**WHAT IS EXPECTED**
Starting at the line that contains "el capitulo final?" and ending at the line that contains "SOUL ON: E’, el", lay out the lines of the records below as a Markdown table with the columns Row and Line. Include only those lines, number each row, and leave out any blank lines.

**INFORMATION SHOWN**

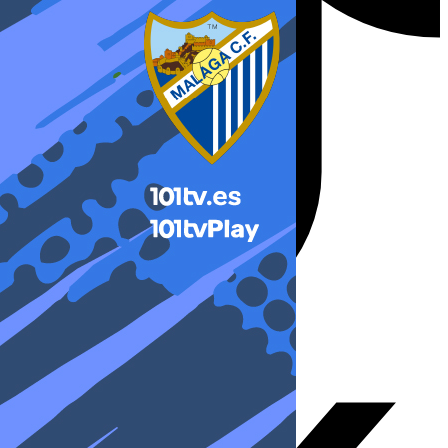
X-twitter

* * *

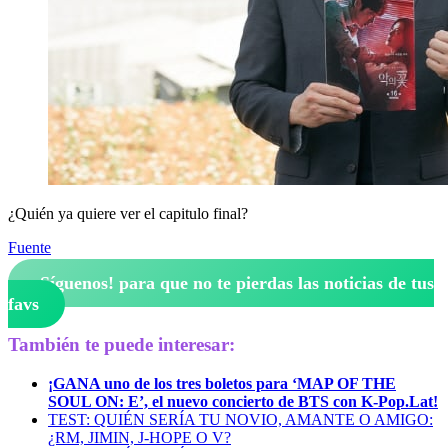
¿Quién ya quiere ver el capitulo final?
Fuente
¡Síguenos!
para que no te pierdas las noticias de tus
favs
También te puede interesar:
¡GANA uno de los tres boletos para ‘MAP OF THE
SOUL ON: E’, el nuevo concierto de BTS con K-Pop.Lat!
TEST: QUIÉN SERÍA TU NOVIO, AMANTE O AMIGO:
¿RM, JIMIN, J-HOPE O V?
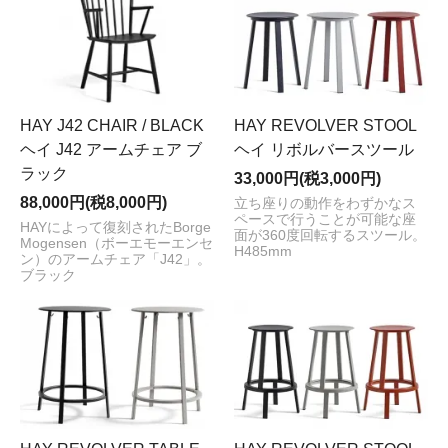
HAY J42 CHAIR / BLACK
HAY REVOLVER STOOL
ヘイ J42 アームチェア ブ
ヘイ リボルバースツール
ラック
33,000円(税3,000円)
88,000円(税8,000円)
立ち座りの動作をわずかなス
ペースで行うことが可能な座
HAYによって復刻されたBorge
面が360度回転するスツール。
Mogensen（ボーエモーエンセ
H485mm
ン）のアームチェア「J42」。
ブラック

**TASK RESULT**
| Row | Line |
|---|---|
| 1 | ¿Quién ya quiere ver el capitulo final? |
| 2 | Fuente |
| 3 | ¡Síguenos! |
| 4 | para que no te pierdas las noticias de tus |
| 5 | favs |
| 6 | También te puede interesar: |
| 7 | ¡GANA uno de los tres boletos para ‘MAP OF THE |
| 8 | SOUL ON: E’, el nuevo concierto de BTS con K-Pop.Lat! |